■ AI & Semiconductor Leaders
Nvidia (NVDA)
Reports indicate Nvidia is expected to invest $20 billion in OpenAI.
Despite previous rumors of hesitation, CEOs Jensen Huang and Sam Altman denied such claims, confirming Nvidia's participation in the funding round.
While this marks Nvidia's largest single investment in OpenAI to date, it falls significantly short of the $100 billion maximum discussed back in September.
AMD (AMD)
Q4 revenue reached $10.27 billion, beating the $9.67 billion forecast, while adjusted EPS of $1.53 surpassed the $1.32 estimate.
Q1 2026 revenue guidance was set at approximately $9.8 billion, exceeding the $9.38 billion expectation.
However, shares are reflecting disappointment as some analysts had anticipated even stronger guidance amid the ongoing AI processor spending boom.
Super Micro Computer (SMCI)
Fueled by intense demand for AI-optimized servers, SMCI reported a massive Q2 beat.
Adjusted EPS hit $0.69 (vs. $0.49 est), and revenue reached $12.68 billion (vs. $10.23B est).
The company raised its FY2026 revenue guidance to at least $40 billion.
■ Healthcare & Biotechnology
Eli Lilly (LLY)
Reported stellar Q4 adjusted EPS of $7.54 on revenue of $19.29 billion, crushing estimates of $6.67 and $17.96B, respectively.
For 2026, Lilly projects revenue between $80 billion and $83 billion, well above the $77.62B consensus.
Annual adjusted EPS guidance was set at $33.50–$35.00, topping the $33.23 market estimate.
Novo Nordisk (NVO)
Q4 results were solid with an adjusted EPS of $1.02 and revenue of $12.53 billion, beating expectations.

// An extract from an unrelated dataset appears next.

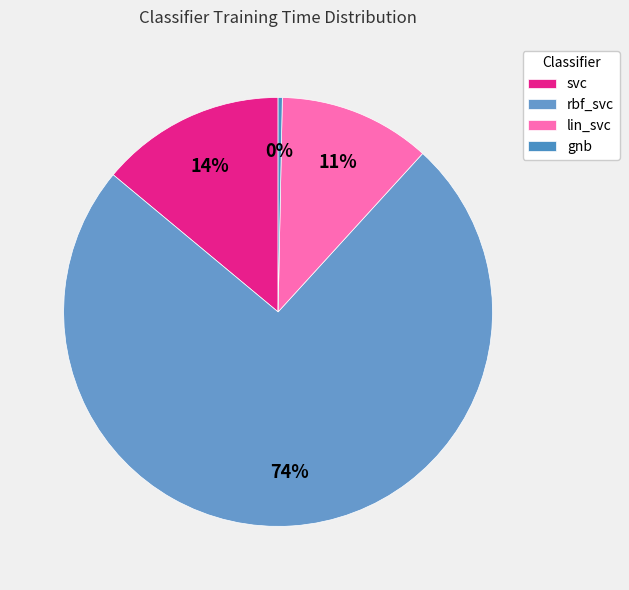

What is the largest slice in the pie chart?

rbf_svc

However, the stock faces pressure after the company projected 2026 revenue and operating profit to decrease by 5% to 13%.
Barclays noted this may be a "reset" to clear negative news, similar to concerns seen last year that did not materialize.
GE Healthcare (GEHC)
Q4 adjusted EPS reached $1.44 on revenue of $5.7 billion, both beating estimates.
Issued strong 2026 adjusted EPS guidance of $4.95–$5.15, representing 7.9%–12.3% growth.
■ Fintech & Consumer Services
PayPal (PYPL)
Canaccord downgraded PayPal to Hold, citing fading e-commerce competitiveness and pressure from Apple/Google Pay.
HSBC also lowered its rating to Hold ($47 PT) due to a sharp slowdown in branded payment volume in Q4.
Citizens downgraded to Neutral, warning that "agentic commerce" is increasing competitive risks and causing market share loss.
Booking Holdings (BKNG)
Mizuho Securities upgraded to Outperform ($6,000 PT), suggesting AI fears are exaggerated.
Analyst noted that during the 2018 shift to meta-search, Online Travel Agencies (OTAs) actually gained market share.
Projected 19% growth in 2026 adjusted EPS also supports the bullish outlook.
■ Retail Sector Pivot
Walmart (WMT) & PepsiCo (PEP)
Jefferies anticipates widespread price cuts across the sector, favoring Walmart.
PepsiCo announced price reductions of up to 15% on Lay's and Doritos to combat volume stagnation and competition from private labels.
Walmart is seen as the winner due to superior pricing power and its recent milestone of surpassing a $1 trillion market cap.
■ Key Mid-Cap & Sector Updates
■ Enphase Energy (ENPH): Shares surged on optimistic Q1 revenue guidance of $270M–$300M.
■ Silicon Laboratories (SLAB): Surged after Texas Instruments (TXN) agreed to acquire the company for $7.5 billion.
■ Quantum Computing (QUBT): Completed the $110M cash acquisition of Lumina Semiconductor to speed up commercialization.
■ Boston Scientific (BSX): Plunged 9% after providing disappointing annual guidance.
■ Varonis Systems (VRNS): Dropped as 2026 EPS guidance ($0.06–$0.10) missed the $0.35 consensus.
■ Take-Two (TTWO): Rose after raising 2026 net bookings guidance to $6.65B–$6.7B.